A million dollar qiestion

Dear Anotherone,

This article helped me understand metastatic breast cancer.

I am de novo stage 4, so I had the same question:

https://www.fredhutch.org/en/news/center-news/2014...

I wonder if complete pathological response in early stage BC neoadjuvant treatment, is the same as no evidence of disease (NED) which is achieved in some cases of stage IV? Just as the cancer can flare back up from undetectable NED in Stage IV, likewise there is a need to remove the tumor site following the neoadjuvant treatment.

pCR is a dead tumor, no micro or macro mets, no live cancer in breast or axilla. But a stray stem cell can already have left the breast and be somewhere else in the body. The stem cells are the "seeds" of new tumors and the cells that may not succumb to chemo.

I might be misunderstanding the question, so please enlighten me I had a complete PCR to Neoadjuvant chemo. To the point where they are going for curative intent/throwing everything at it. My last pet scan also said "assess for re staging". I know this is rare and it guarentees nothing, but there is hope that it is possible. I am considered oligometastatic so I don't know if it's the belief that perhaps it behaves differently than typical metastatic BC or what. It is an interesting question!

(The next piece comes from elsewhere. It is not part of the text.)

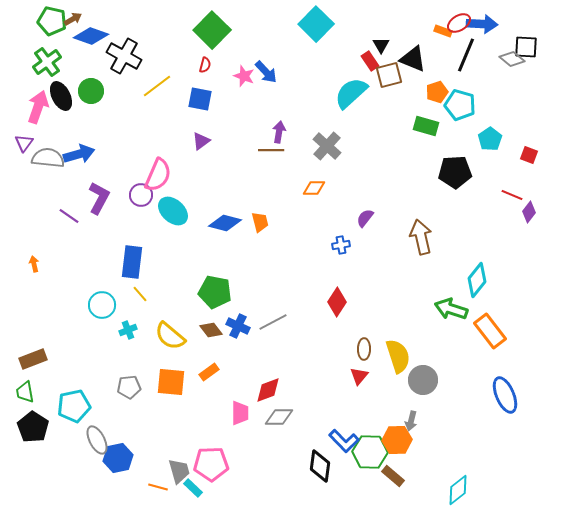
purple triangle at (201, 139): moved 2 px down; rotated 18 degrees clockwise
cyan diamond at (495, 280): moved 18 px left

Anotherone- I am not sure I understand your question properly, but one "answer" is that once you have metastasis the cancer has spread and can hang out for years outside of the liver or lung, waiting for the right mutation to appear that allows it to grow and invade that tissue (different mutations are needed to metastasize to different tissues). By the time a met is detected, whether in bone or organ, it is likely that micromets, too small to see, also exist at other sites and are growing or waiting their turn to grow. They can be senescent (asleep) and wake up days or decades later and start growing. If they are not actively growing when the chemo is administered, they will not get killed.

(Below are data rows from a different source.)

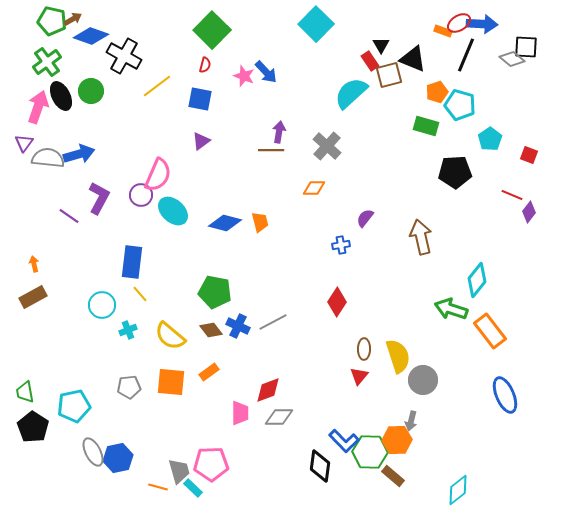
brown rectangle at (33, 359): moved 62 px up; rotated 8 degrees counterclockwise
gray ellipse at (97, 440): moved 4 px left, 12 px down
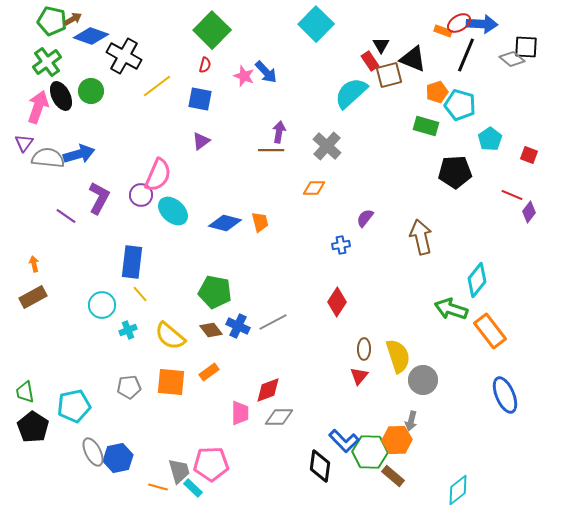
purple line at (69, 216): moved 3 px left
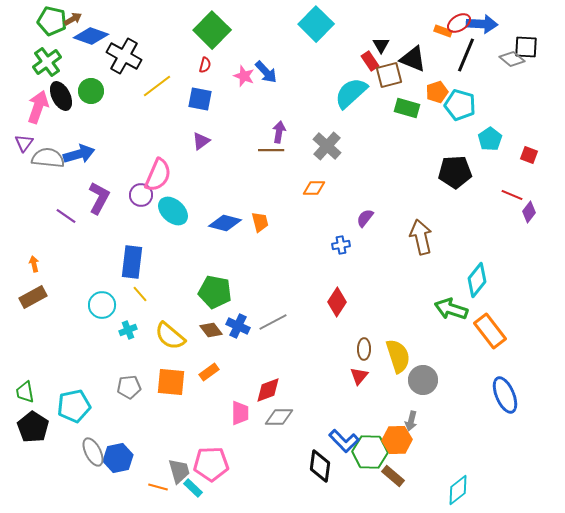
green rectangle at (426, 126): moved 19 px left, 18 px up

Another "answer" is the idea that no breast cancer is ever "cured"; in the cases where treatment works and the cancer does not every return, the patients immune cells have been able to keep eating up all the stray transformed cells and cancer stem cells before they are able to form detectable mets of any consequence. Some argue that cancer is a failure of the immune system to take out wonky cells, and that transformation is actually rather common.

Another "answer" is that metastatic cancers can be cured. Some years ago, MD Anderson reported they were able to cure about 25% of oligometastatic cancer cases, where the mets were in one organ and fewer than five of them. And we do have examples of people with immunotherapy, etc, who ended up cured. The argument here is that there is no reason why the immune system cannot take out metastatic cancers, we just need to figure out why they are not being killed and find the right combination of drugs that can do that. Cancer is not "contagious" because the immune system of another host recognizes it as foreign and takes it out. The trick is to figure how to make our own immune system see our own cancer cells.

I think the logic behind adding chemo (taxane)to Herceptin and Perjeta is this - not all the cells will have HER2 receptors even if you are strongly HER2 positive. So, the chemo will attack ALL rapidly dividing cells while the H&P goes to work on targeting those with HER2 receptors.

This my understanding, anyone with more knowledge feel free to correct or add to this.

And heidihill’s comment speaks to another area of metastatic disease that is still a bit of a black hole. Why is disease progression so different, and in many cases, so unpredictable even among people who start out with similar dx and follow similar tx? It seems so random, sofrustrating. I know advances are being made, as I have seen it in the years since I was dx’ed, but where is the cure?